• EXERCISE AIM: Revise the lines of the material below, changing "scientific name" to "binomial name" and leaving everything else as it is. Omit the pictures from your answer.

BEGIN MATERIAL FOR THE TASK

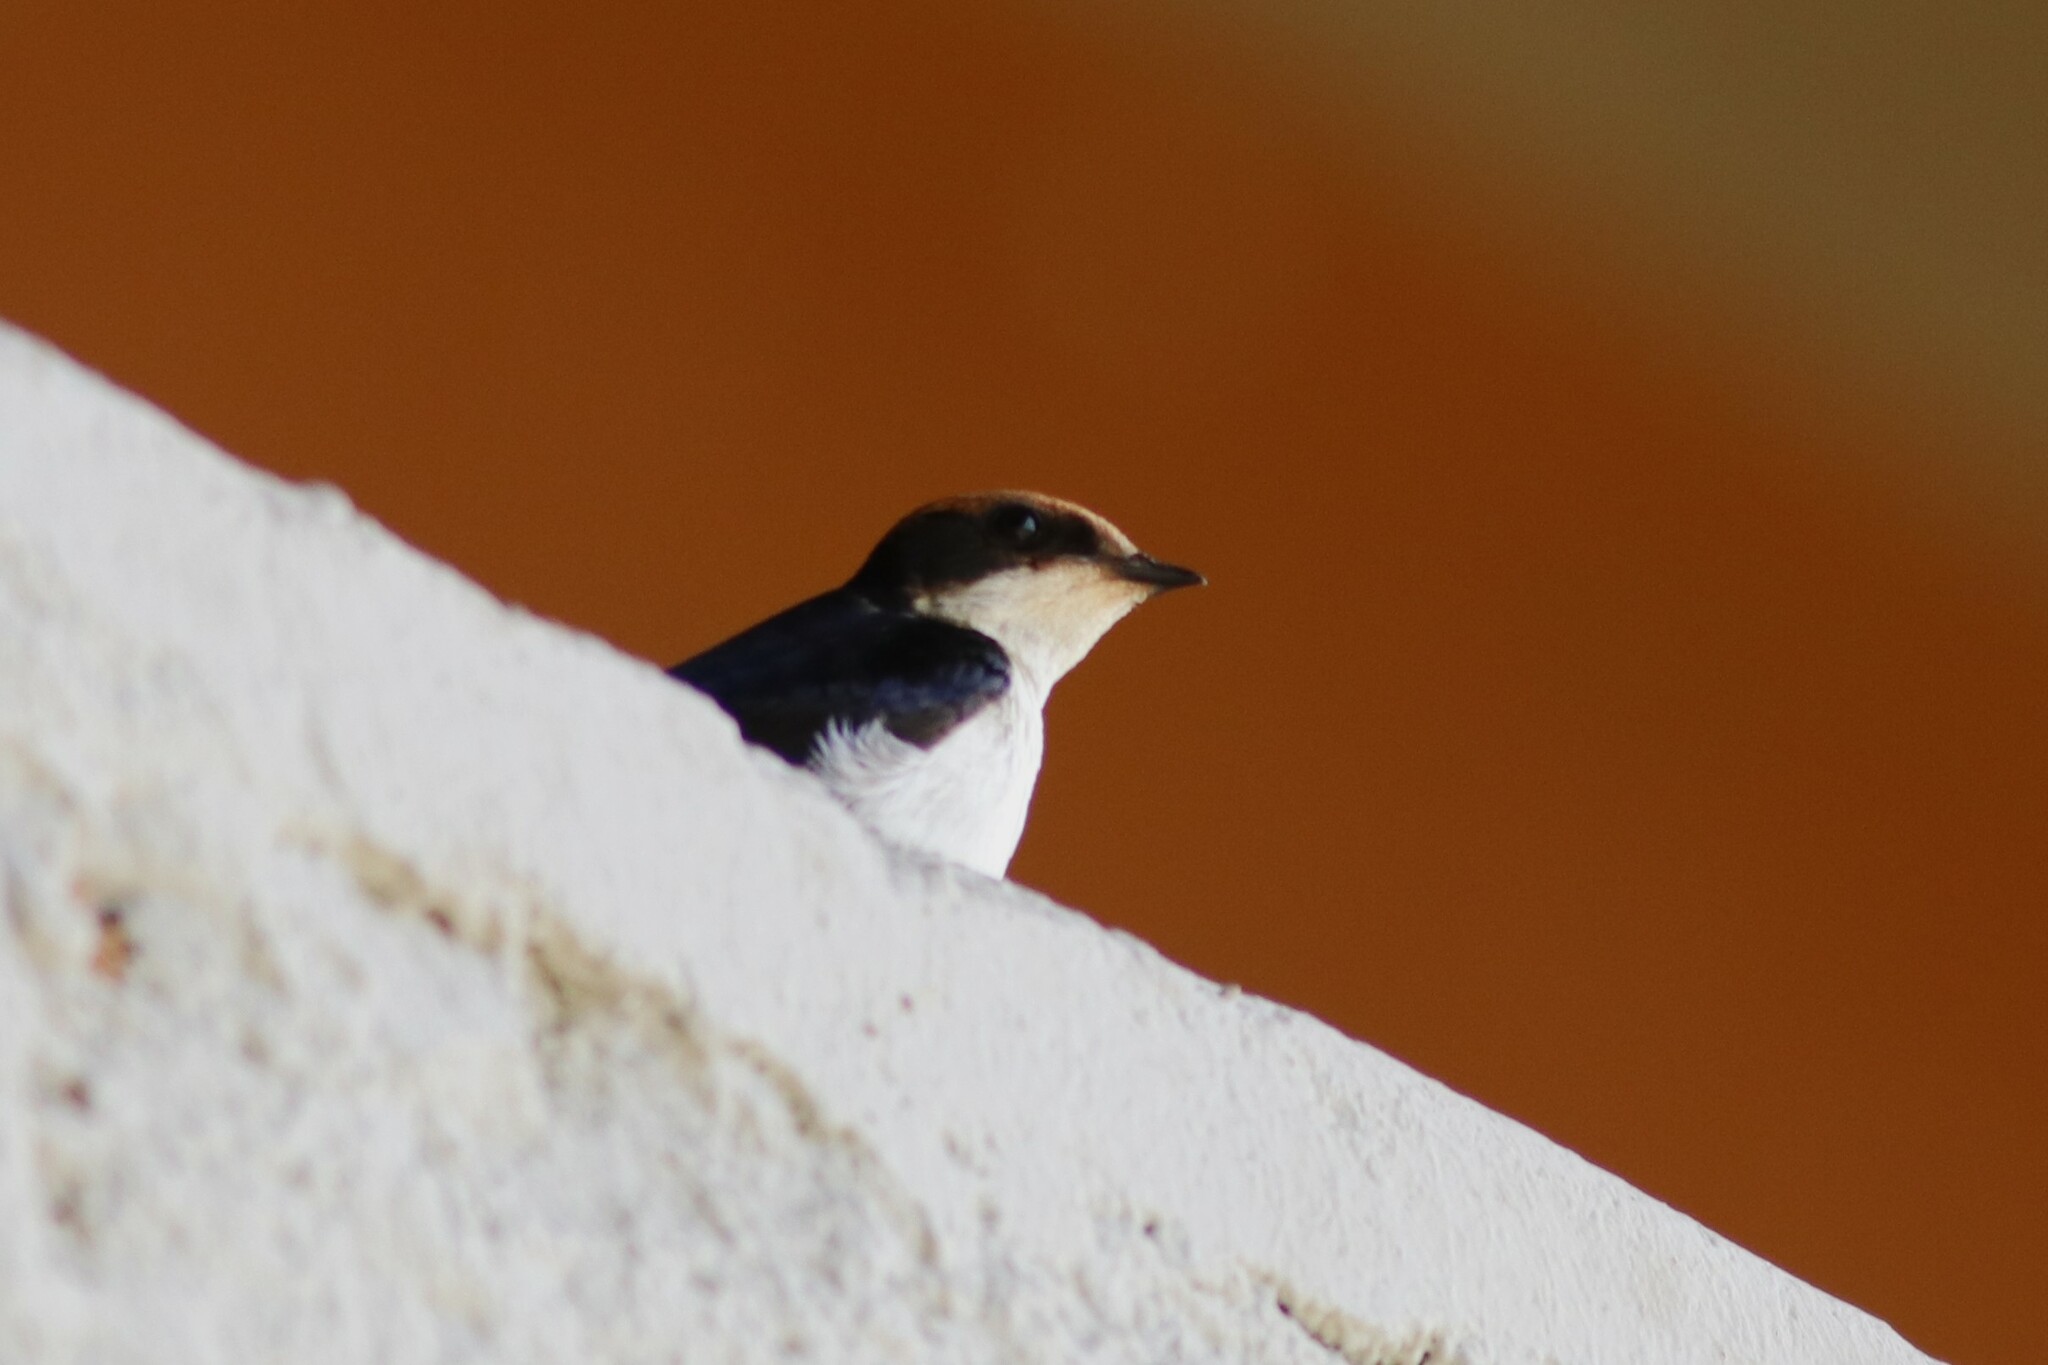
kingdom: Animalia
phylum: Chordata
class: Aves
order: Passeriformes
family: Hirundinidae
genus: Hirundo
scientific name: Hirundo smithii
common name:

END MATERIAL FOR THE TASK

• ANSWER IN FULL:
kingdom: Animalia
phylum: Chordata
class: Aves
order: Passeriformes
family: Hirundinidae
genus: Hirundo
binomial name: Hirundo smithii
common name:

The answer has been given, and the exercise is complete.